_Texto proporcionado_.
--------------------
Cartagena no es muy diferente de otras ciudades de Colombia como Cali o Barranquilla, salvo por su centro histórico. Entre murallas se conserva, a orillas del mar Caribe, una zona de arquitectura colonial: callecitas estrechas, casas con puertas antiguas y balcones con plantas de Santa Rita colgando. Como otras ciudades colombianas, es una locura de gente y ruido, pero dentro de las murallas esa locura es peor porque se le agrega uno de los peores flagelos de la humanidad, el turista con plata. Todo parece estar a la venta, y salir muy caro. Da la sensación de que el único acercamiento posible a esa parte de la ciudad es como turista, es decir, en la suma de entretenimiento y consumo. Turismo gastronómico, aventura, religioso, arqueológico, literario y también sexual, con quejas de las prostitutas cartageneras debido a la reciente inmigración de venezolanas que cobran menos y trabajan más.
En ese contexto, hacia fines de enero se llevó a cabo el Hay Festival, una idea surgida en Gales (el nombre no viene del verbo haber, sino de la pequeña localidad de Hay-on-Wye, donde comenzó a realizarse en 1988), que hoy es uno de los eventos literarios más poderosos a nivel mundial. Invitados de renombre como JM Coetzee, Salman Rushdie o Leila Guerriero se mezclaban con los seleccionados del Bogotá39, una convocatoria del festival en el que un jurado elegía a 39 escritores de América Latina menores de 39 años.
Murallas adentro
La actividad inaugural fue el 22, con un homenaje a Gabriel García Márquez en su ciudad natal, Aracataca, aunque tanto en la programación oficial como en los medios de prensa se decía que el festival empezaba el 23 en El Pozón, un barrio alejado, al que todos los cartageneros que consultamos nos recomendaron no visitar.
El centro de información y acreditaciones se instaló en el hotel Santa Clara, ubicado frente a una plaza embanderada con el logo de un gran grupo editorial, que casualmente era el que publicaba a la mayoría de los invitados y a gran parte del Bogotá39, y que casualmente iba a concretar una reunión mundial de su editorial en la misma ciudad, después del festival.
La noche del 22, luego de las acreditaciones correspondientes, insistimos en averiguar la ubicación del centro educativo 14 de Febrero, en El Pozón. Ni el equipo de prensa ni la organización del festival encontramos a alguien que supiera cómo llegar a ese barrio desde el corazón de la muralla. Fue así que comenzamos a interpelar a toda persona con apariencia cartagenera que pasara por la calle, hasta que un montón de gente vestida de blanco entrando a una casa colonial nos llamó la atención y nos detuvimos a observar desde la vereda de enfrente, en la plaza Fernández de Madrid. Un vendedor callejero de figuras de insectos artesanales nos comentó que se trataba de un cóctel del festival. Cuando le preguntamos cómo ir a El Pozón, volvió a insistir con la misma idea: “Es mejor que se queden por aquí, hay muchas actividades, no es necesario que vayan a El Pozón, ese lugar no es para ustedes”.
--------------------
_Material presentado_.
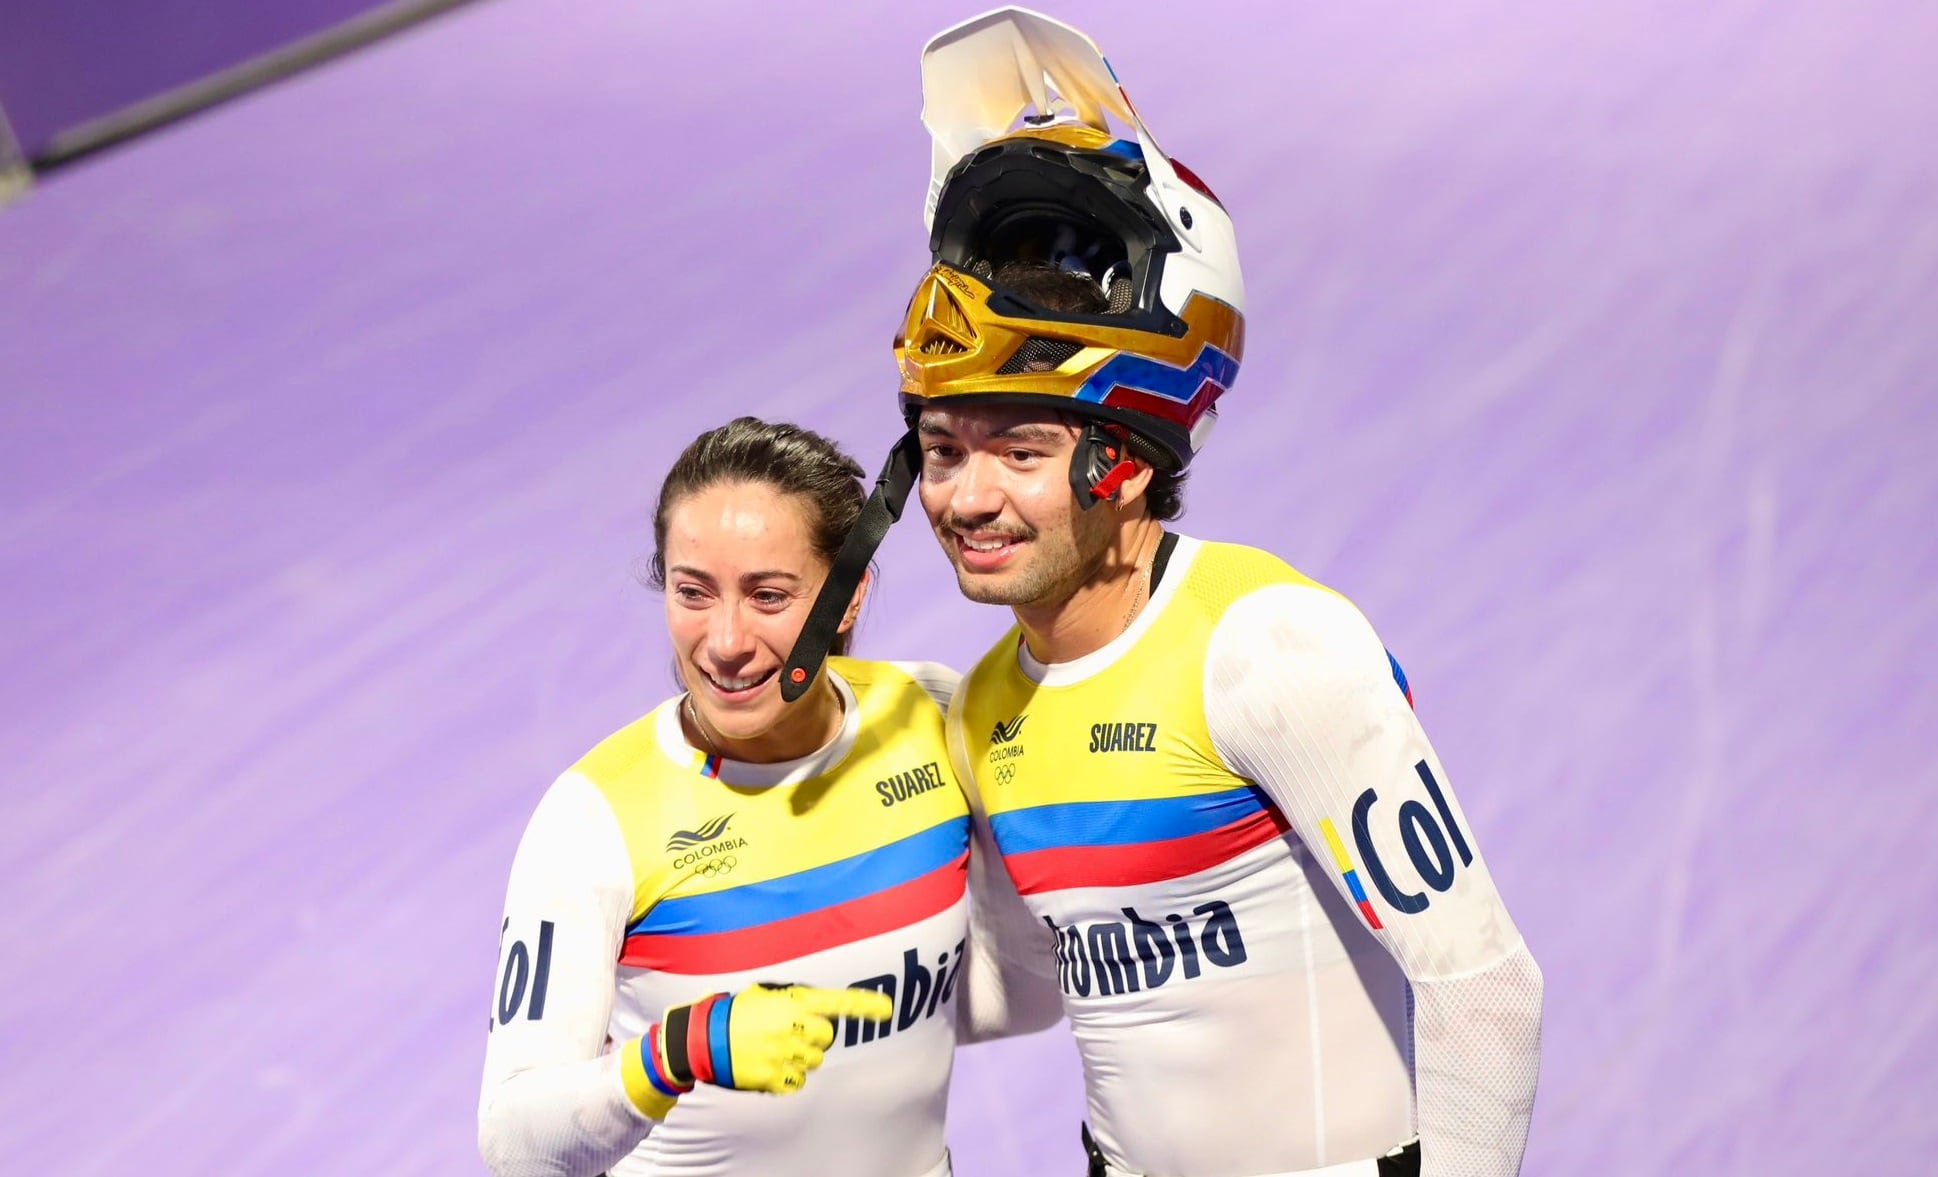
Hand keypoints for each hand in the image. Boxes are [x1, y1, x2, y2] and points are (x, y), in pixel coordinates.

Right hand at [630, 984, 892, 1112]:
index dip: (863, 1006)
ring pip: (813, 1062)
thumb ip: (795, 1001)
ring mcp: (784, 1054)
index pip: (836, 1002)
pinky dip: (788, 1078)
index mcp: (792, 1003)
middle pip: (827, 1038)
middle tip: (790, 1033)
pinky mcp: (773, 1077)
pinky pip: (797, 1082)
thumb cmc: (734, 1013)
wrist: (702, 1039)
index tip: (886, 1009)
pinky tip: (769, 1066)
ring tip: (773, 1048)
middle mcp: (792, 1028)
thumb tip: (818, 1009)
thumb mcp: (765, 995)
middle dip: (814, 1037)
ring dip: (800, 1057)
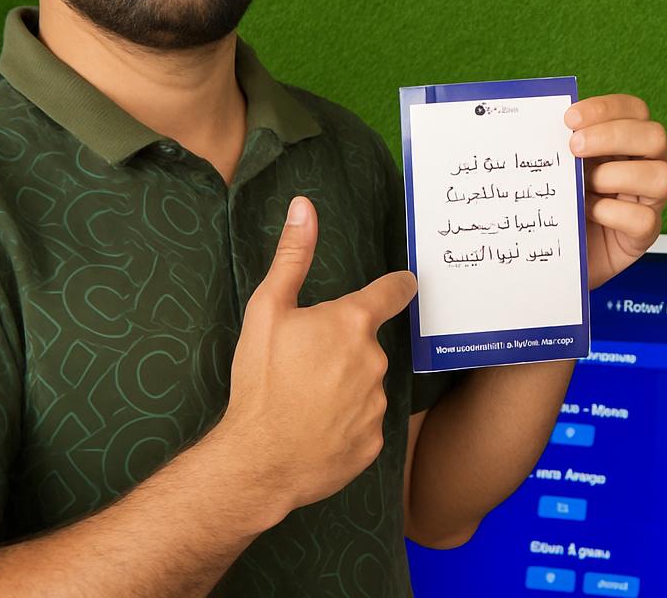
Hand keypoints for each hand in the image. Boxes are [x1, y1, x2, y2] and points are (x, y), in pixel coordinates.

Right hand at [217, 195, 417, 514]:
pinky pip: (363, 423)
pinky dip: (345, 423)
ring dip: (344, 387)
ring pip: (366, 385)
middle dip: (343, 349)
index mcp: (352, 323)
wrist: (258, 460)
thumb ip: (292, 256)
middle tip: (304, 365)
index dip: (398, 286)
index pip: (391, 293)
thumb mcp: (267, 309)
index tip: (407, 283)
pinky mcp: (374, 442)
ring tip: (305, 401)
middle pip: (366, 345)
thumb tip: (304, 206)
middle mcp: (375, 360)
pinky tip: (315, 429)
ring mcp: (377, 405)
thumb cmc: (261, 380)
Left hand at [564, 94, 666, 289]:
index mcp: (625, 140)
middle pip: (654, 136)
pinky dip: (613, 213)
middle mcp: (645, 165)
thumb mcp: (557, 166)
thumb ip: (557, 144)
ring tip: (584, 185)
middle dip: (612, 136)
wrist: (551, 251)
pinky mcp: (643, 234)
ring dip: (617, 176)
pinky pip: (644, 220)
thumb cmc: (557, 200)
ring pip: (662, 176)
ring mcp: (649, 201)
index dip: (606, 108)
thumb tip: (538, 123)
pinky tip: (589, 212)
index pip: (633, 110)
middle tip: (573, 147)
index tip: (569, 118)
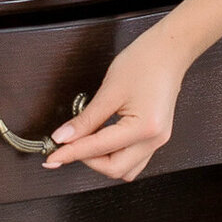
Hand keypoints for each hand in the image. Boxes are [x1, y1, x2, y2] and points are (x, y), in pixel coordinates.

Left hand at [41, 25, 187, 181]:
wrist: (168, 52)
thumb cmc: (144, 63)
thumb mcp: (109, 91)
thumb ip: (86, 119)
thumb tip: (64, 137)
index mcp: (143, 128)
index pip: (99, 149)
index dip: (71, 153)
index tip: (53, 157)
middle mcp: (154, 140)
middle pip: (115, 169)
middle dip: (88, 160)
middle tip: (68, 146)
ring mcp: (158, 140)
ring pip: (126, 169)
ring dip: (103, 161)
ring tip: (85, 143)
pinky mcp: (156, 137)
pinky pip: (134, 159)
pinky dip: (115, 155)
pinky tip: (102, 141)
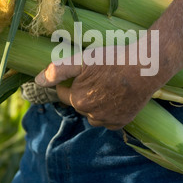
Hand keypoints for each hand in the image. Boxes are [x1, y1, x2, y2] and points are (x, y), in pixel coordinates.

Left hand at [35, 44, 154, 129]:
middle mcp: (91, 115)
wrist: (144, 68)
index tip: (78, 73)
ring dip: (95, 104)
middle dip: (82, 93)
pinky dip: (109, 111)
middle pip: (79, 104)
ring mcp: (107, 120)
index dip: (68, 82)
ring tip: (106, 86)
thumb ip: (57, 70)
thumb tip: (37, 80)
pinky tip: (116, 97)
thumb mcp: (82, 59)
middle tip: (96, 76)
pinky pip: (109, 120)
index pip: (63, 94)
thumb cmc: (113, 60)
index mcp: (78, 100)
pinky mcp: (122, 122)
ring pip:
--------------------
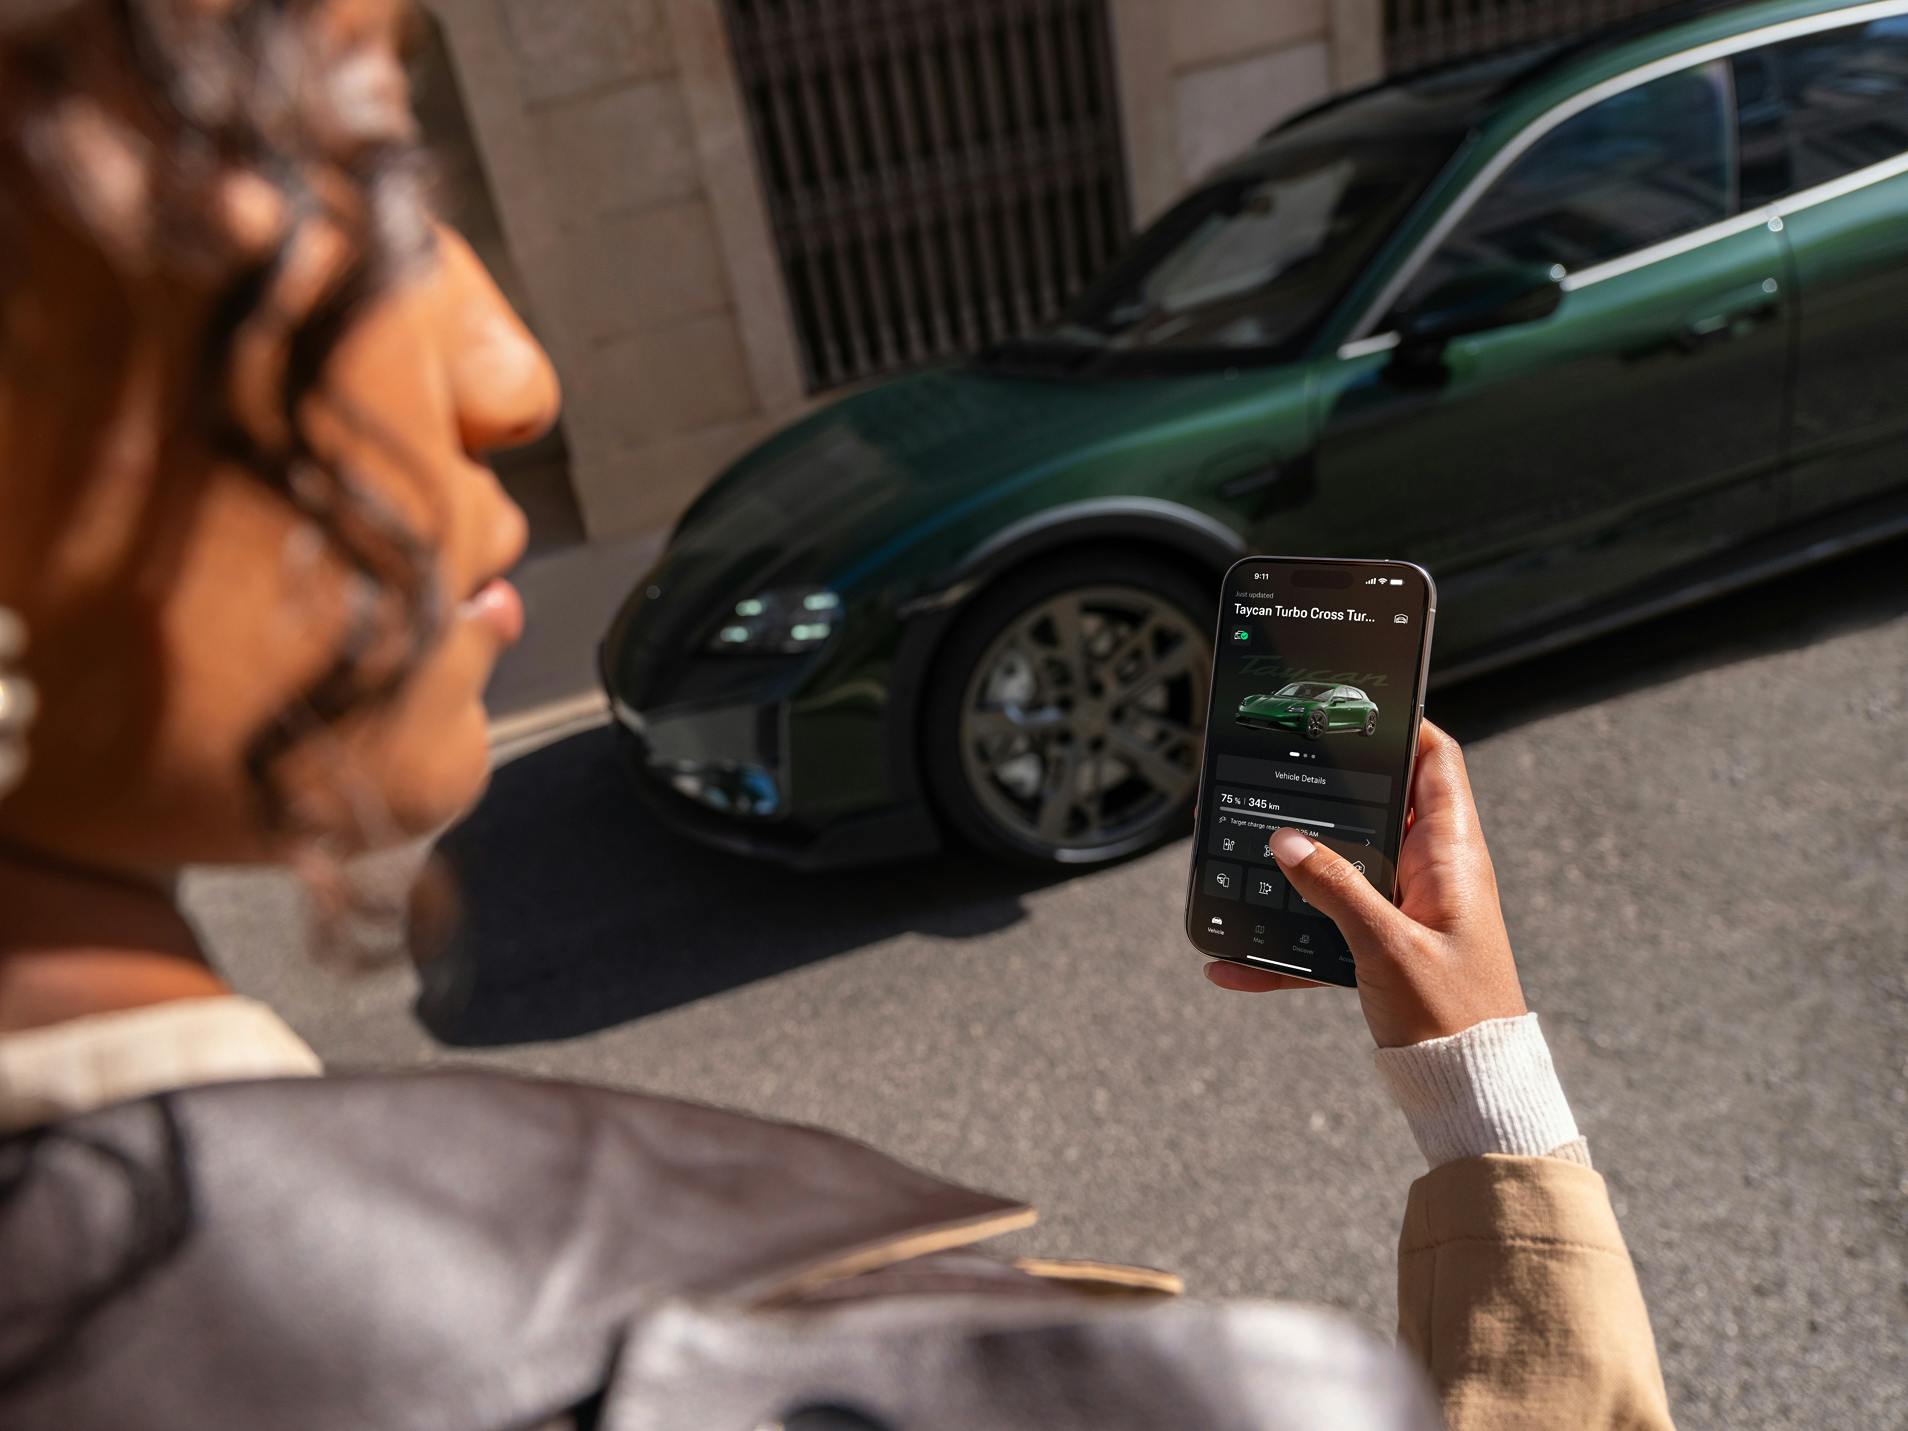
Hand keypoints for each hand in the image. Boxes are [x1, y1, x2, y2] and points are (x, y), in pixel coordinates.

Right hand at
--------------------
_Tarea asignada 1_. Según el texto sobre el Hay Festival en Cartagena, ¿en qué localidad comenzó a realizarse el festival y en qué año?
_Tarea asignada 2_. Continúa el texto sobre el Hay Festival en Cartagena desde el punto en que termina.
Los registros no intervienen en esto.

_Respuesta 1_. En Hay-on-Wye, en 1988.

_Respuesta 2_.
Culminamos la noche y se vislumbró la grosería de las desigualdades: hay una Cartagena murallas adentro, la del Hay Festival, y otra murallas afuera, la de la gente que trabaja en el contexto del festival y en un día laboral gana menos de lo que cuesta una entrada a una charla con una de las tres integrantes del grupo ruso de punk feminista Pussy Riot, que ganó notoriedad mundial en 2012, cuando sus integrantes fueron condenadas a dos años de cárcel por vandalismo.
Hay comunitario
En la programación no había información de la dirección del centro educativo 14 de Febrero ni de cómo llegar hasta él. Preguntando, llegamos en una buseta a una carretera desde donde supuestamente debíamos tomar otra.
Al bajar de la buseta, el panorama de ruta sin camino a seguir era desolador. Detrás nuestro, un campo abierto; cruzando, un supermercado, motos y bicitaxis. Quedaba acercarse y preguntar a un muchacho del bicitaxi o a unos niños que casualmente atravesaban el alambrado para dejar atrás los pastizales y adentrarse en la selva de la ciudad. Resultó que El Pozón empezaba del otro lado de la ruta; había que mirar a un costado, con la cabeza gacha, para no intimidarse con los militares, unos jóvenes de 20 años armados hasta los dientes. “Es demasiado lejos, tienen que tomar otra buseta”, dijo uno de los niños, que, sin mirarnos a los ojos, desapareció en el mismo instante en que emitió palabra. Sólo cruzar una calle era una travesía: seguimos vacilando y la duda nos detuvo por un momento, mientras veíamos alejarse a los niños, de unos ocho años, cada uno con una jaula colgando de su mano, con dos pájaros encerrados en ella.
Caminamos unas cuadras por un barrio popular muy alejado del infierno que nos habían vendido y una vecina nos recomendó ofrecerle 2.000 pesos colombianos a un mototaxi para que nos llevara a los dos. Así, llegamos, tres en una moto, detrás de un auto rodeado de mucha seguridad. Cuando bajamos nos dijeron que en ese auto venía la primera dama. Efectivamente, rodeada de un operativo de seguridad estricto bajó la esposa del presidente Juan Manuel Santos, vestida con ropa clara, y luego de saludar a cuanto niño pobre encontró, se sentó en la primera fila. La actividad prevista era una entrevista pública a Julieta Venegas realizada por Juliana Salcedo, una reportera comunitaria de 14 años. Pero la mexicana no se había hecho presente, así que la entrevistada fue la cantante cubana Haydée Milanés, hija de Pablo Milanés. Pero quien se robó toda la atención fue Salcedo. Le hizo a Milanés preguntas sobre el lugar del arte en un régimen “casi dictatorial”, la desigualdad de género y las dificultades de ser artista y mujer en Cuba, dejándola descolocada en más de una ocasión. Al conversar con la joven periodista luego de la actividad, nos contó que tiene un programa de champeta, uno de los ritmos tropicales más escuchados en Cartagena, en una radio barrial.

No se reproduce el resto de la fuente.